Housecleaning as exercise: If you have a FitBit or other heart-monitoring device, wear it while doing your chores. Your heart rate will tell you whether it's a high intensity, moderate intensity, or low intensity activity.
Staying motivated: I've discovered two ways to stay motivated to exercise (1) do exercises that I find enjoyable, like cycling and dancing, or (2) have a goal that requires getting in shape, like my plans to go hiking in Big Bend later this year.
JamesPL, October 7, 2020 7:48pm EST
COVID actually hasn't impacted my exercise routine much. I have always gotten my running in during the early morning hours and I have done that throughout the pandemic. There aren't very many people out (especially now that it's getting darker in the morning) so social distancing is not an issue. On weekends I like to bike on a local bike trail. Although there are a lot more people around, I'm usually separated from the crowd. Weight training is indoors so that's not an issue. But I would say the most effective would be walking because I do that almost daily. I started doing it more simply because I needed to get out of the house during the lockdown.

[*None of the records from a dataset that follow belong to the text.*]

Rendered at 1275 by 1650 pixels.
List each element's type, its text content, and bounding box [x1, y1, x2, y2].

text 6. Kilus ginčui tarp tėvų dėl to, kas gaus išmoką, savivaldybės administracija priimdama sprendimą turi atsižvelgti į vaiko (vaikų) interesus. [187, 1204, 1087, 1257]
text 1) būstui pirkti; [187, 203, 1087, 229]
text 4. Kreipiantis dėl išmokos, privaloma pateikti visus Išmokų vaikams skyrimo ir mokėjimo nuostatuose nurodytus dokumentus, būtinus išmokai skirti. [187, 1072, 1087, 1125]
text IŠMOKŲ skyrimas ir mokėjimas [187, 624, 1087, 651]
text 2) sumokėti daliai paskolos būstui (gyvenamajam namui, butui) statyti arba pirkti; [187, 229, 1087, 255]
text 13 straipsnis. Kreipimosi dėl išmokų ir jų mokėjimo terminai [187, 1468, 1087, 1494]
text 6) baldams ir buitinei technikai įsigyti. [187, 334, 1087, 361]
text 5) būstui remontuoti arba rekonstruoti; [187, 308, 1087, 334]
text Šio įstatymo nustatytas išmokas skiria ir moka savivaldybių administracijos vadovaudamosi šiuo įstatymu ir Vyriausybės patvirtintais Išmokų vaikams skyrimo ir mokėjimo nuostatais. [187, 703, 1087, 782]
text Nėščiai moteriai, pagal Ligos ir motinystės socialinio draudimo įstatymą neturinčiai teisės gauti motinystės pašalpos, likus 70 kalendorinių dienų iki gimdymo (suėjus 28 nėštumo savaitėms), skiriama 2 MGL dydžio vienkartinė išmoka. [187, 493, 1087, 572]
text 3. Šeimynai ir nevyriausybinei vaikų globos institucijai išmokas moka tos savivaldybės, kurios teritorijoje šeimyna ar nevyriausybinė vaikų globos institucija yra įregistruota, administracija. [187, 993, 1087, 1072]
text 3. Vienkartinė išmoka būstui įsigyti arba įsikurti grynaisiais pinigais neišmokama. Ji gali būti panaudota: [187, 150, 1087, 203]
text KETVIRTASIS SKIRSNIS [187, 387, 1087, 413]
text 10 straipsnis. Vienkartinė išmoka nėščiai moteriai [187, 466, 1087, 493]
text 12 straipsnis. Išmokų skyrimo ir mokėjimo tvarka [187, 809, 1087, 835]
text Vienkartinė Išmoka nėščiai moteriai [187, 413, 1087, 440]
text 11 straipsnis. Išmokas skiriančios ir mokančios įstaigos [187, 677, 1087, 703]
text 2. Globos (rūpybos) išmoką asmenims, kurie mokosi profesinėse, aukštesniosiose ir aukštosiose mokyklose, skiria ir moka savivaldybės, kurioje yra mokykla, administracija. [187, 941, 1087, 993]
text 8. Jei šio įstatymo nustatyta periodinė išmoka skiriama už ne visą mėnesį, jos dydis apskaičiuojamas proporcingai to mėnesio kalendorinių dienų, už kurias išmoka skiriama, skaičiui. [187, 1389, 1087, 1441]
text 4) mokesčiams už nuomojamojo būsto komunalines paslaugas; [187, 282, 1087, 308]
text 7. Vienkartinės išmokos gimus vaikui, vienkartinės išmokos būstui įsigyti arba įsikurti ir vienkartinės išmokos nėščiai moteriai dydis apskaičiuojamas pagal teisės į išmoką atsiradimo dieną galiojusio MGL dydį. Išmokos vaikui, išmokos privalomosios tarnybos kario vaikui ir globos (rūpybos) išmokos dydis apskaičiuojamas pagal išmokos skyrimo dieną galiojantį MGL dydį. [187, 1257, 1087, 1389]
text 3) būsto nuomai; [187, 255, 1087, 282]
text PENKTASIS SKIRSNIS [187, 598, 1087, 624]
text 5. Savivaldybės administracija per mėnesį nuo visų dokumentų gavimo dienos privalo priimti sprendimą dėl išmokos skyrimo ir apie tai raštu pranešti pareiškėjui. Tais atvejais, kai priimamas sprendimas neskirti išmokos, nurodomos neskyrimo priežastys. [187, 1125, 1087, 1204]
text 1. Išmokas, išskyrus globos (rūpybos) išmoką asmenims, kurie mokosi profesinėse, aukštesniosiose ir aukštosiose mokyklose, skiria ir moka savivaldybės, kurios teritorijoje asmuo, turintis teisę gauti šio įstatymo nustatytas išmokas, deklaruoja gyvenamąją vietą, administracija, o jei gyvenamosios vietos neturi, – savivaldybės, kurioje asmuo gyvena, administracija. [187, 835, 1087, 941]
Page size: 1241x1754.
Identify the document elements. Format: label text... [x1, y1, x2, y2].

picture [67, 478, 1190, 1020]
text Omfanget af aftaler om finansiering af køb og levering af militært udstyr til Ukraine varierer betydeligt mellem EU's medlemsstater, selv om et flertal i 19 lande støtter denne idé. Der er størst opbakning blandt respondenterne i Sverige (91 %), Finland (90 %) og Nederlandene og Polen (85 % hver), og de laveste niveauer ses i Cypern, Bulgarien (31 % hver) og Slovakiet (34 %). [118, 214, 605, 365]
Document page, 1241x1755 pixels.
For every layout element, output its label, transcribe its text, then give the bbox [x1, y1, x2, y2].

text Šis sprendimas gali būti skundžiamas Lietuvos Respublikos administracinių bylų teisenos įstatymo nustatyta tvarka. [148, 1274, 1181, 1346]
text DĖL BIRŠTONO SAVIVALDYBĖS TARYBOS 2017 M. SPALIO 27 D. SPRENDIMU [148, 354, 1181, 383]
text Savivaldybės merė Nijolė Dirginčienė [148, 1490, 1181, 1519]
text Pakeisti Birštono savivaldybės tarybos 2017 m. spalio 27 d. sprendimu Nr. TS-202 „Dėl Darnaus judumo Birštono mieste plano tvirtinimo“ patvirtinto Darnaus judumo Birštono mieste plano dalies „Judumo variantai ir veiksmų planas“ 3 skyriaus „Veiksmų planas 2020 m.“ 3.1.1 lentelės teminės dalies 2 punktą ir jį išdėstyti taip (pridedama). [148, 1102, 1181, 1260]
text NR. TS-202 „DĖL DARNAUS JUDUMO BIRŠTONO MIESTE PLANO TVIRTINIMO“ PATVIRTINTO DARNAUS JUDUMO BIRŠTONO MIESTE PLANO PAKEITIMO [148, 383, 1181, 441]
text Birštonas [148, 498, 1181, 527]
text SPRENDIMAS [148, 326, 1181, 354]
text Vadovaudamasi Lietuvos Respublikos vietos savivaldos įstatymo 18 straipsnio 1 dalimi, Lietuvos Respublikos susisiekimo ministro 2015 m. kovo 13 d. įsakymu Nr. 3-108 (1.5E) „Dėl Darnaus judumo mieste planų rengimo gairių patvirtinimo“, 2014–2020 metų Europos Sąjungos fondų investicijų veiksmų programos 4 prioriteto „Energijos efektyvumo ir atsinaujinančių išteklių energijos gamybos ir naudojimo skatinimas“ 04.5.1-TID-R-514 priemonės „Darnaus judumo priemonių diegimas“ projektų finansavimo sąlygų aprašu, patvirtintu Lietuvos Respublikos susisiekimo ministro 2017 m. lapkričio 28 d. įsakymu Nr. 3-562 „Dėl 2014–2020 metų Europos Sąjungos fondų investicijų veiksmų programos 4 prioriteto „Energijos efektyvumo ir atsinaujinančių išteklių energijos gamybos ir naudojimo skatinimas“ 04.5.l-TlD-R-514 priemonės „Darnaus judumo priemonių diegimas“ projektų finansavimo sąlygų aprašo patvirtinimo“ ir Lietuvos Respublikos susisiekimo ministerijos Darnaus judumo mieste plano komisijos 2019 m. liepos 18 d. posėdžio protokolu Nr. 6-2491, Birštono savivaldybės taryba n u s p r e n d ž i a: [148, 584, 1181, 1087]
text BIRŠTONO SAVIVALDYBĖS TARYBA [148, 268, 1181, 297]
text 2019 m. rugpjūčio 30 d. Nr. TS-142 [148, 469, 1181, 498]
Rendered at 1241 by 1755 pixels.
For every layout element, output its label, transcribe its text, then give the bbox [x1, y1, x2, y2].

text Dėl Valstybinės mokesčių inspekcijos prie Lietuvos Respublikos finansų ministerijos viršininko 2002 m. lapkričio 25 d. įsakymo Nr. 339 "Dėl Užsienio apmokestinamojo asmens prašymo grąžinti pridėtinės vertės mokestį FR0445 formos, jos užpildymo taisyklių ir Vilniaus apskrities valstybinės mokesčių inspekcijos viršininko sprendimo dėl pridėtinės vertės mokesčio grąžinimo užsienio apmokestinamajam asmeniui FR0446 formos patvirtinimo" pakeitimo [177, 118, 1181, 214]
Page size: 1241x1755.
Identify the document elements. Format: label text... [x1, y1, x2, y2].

Weight training was a key part of my cardiac rehab and my PTs strongly encouraged me to continue with it after rehab ended as they emphasized the cardiac benefits. However, I didn't have a heart attack. I had bypass surgery.
steveSD, October 8, 2020 2:35pm EST
I have been working back into a manageable routine this month. I was religiously exercising 6 days a week before covid. Two to three days of walking, two to three on my bike trainer, and two days in the gym lifting. My cardiologists have never been too enthused about weightlifting but I'm very careful and I don't push too hard. I watch how I'm feeling to avoid overtaxing my body. With the gyms closed my strength training fell off and then I lost interest in everything else too and my diet suffered. I've posted on other threads, it's been a tough year. My wife and I just moved into a condo though and now the dog needs to be walked 3-5 times a day so I'm getting the miles in again. I will be adding the cycling back in soon and I'm hoping to get back to the gym soon as well. It all seems to work together. The exercise lowers stress and then I eat better. I'm hoping by the end of the year I can be back to where I was before this all started. Kind of like hitting "reset" on the slide I took from the lockdowns and all of the cancelations. Be well everyone. - Steve
vancet, October 9, 2020 3:43am EST
Same guidelines in Canada as well. My cardiac rehab also drilled that into our heads to get 150 min scheduled exercise plus some strength training days mixed in (NOT heavy weights).
I make sure to exceed that and thanks to covid forcing work from home, I've been exceeding that as I work out 5-6 days a week at a minimum hour each workout day. If I can't run/bike/play tennis, I make sure to get some walking in there rain or shine. I think my last ER episode was partially due to pushing myself on doing much heavier weights. I am holding off for now on doing heavier weights and just doing resistance bands training for now. as per my cardiologist. It's nice to get into a routine where you body just wants the endorphins you can get from working out. My Apple watch and daily weigh-ins remind and motivate me to keep the routine up which I've done since cardiac rehab. My wife is helping me making sure I keep it up. At the end of the day, any movement is much better than none so I don't punish myself if I don't make my exercise target for the day.
Is anyone doing home yoga? My cardiac rehab was pushing for it as way to relax and destress and I've tried it a couple of times via youtube and I just couldn't motivate myself to keep it up.